*** GIVEN RECORDS Section Begins ***
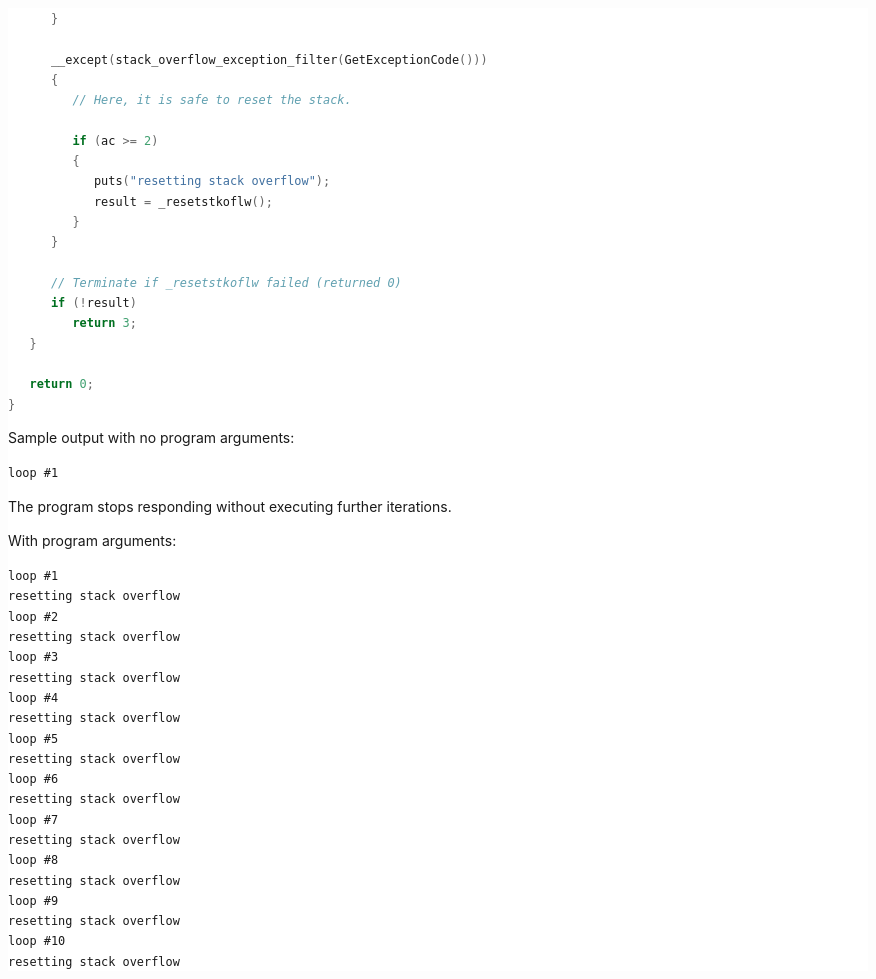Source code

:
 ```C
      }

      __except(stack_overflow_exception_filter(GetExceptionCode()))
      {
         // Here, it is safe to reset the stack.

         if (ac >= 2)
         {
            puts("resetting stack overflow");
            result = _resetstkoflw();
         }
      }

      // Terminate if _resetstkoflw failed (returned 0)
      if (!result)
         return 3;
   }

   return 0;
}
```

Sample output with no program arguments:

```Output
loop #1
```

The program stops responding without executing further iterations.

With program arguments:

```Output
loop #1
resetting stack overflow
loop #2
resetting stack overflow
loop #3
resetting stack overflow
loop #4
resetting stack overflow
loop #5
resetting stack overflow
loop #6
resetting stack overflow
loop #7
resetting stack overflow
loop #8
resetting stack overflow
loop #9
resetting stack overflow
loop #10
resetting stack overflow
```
*** GIVEN RECORDS Section Ends ***
*** GIVEN RECORDS Section Begins ***
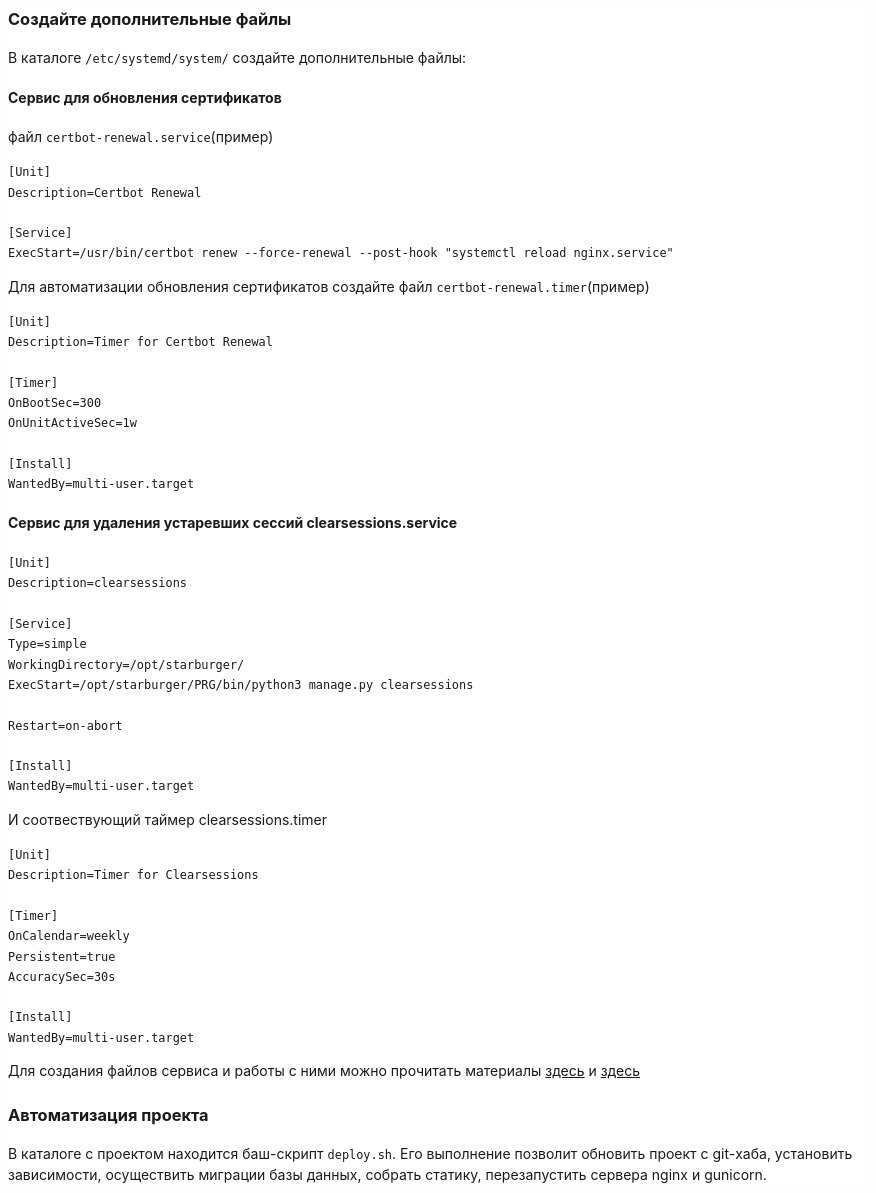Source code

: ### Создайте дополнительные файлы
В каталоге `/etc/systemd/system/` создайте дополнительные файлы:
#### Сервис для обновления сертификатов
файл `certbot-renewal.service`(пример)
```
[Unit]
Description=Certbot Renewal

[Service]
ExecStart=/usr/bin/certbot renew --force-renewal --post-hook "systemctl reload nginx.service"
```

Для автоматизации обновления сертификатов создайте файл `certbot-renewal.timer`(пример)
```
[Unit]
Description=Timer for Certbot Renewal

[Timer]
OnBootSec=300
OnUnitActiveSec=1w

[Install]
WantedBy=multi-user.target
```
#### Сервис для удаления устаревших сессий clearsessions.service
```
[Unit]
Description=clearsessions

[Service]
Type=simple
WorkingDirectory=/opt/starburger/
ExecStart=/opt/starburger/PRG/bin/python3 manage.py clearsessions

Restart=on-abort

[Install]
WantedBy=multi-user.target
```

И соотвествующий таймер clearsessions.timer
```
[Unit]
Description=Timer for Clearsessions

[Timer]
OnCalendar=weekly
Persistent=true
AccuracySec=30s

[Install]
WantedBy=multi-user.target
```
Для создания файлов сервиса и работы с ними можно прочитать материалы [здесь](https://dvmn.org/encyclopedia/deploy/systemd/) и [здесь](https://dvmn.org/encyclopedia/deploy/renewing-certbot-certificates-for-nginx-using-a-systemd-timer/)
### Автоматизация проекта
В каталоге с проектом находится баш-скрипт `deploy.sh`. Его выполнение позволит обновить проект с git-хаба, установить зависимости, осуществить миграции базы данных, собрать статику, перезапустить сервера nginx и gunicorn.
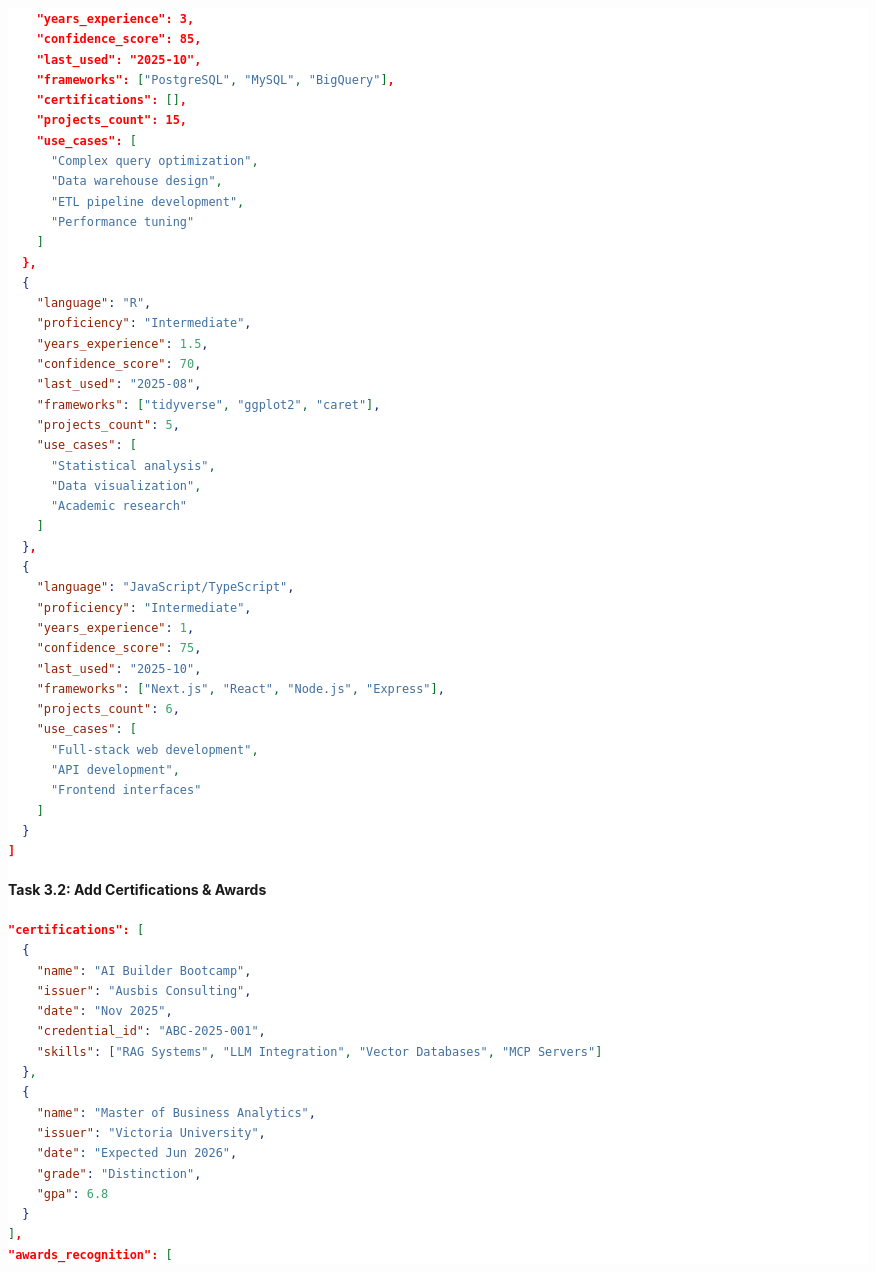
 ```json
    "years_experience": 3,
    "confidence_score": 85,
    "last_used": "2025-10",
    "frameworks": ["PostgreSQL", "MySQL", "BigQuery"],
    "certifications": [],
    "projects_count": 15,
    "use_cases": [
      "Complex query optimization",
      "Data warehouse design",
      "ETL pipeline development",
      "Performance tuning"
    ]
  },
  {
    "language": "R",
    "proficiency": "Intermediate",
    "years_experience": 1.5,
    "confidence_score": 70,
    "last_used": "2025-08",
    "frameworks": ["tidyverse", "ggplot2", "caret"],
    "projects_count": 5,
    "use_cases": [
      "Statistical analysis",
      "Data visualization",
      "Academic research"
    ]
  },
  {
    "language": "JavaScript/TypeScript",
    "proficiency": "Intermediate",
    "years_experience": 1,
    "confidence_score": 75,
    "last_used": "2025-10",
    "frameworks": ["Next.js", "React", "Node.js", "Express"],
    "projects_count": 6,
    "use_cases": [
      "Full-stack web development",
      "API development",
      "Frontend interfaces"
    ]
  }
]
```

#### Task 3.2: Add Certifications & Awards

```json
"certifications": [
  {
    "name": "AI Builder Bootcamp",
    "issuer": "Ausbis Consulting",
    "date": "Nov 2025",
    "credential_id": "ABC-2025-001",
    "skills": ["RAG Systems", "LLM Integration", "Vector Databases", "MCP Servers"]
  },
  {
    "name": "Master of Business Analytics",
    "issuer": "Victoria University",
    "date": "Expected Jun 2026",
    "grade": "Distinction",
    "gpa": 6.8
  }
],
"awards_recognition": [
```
*** GIVEN RECORDS Section Ends ***
The answer must be a single number: the count of lines above that contain "frameworks".

3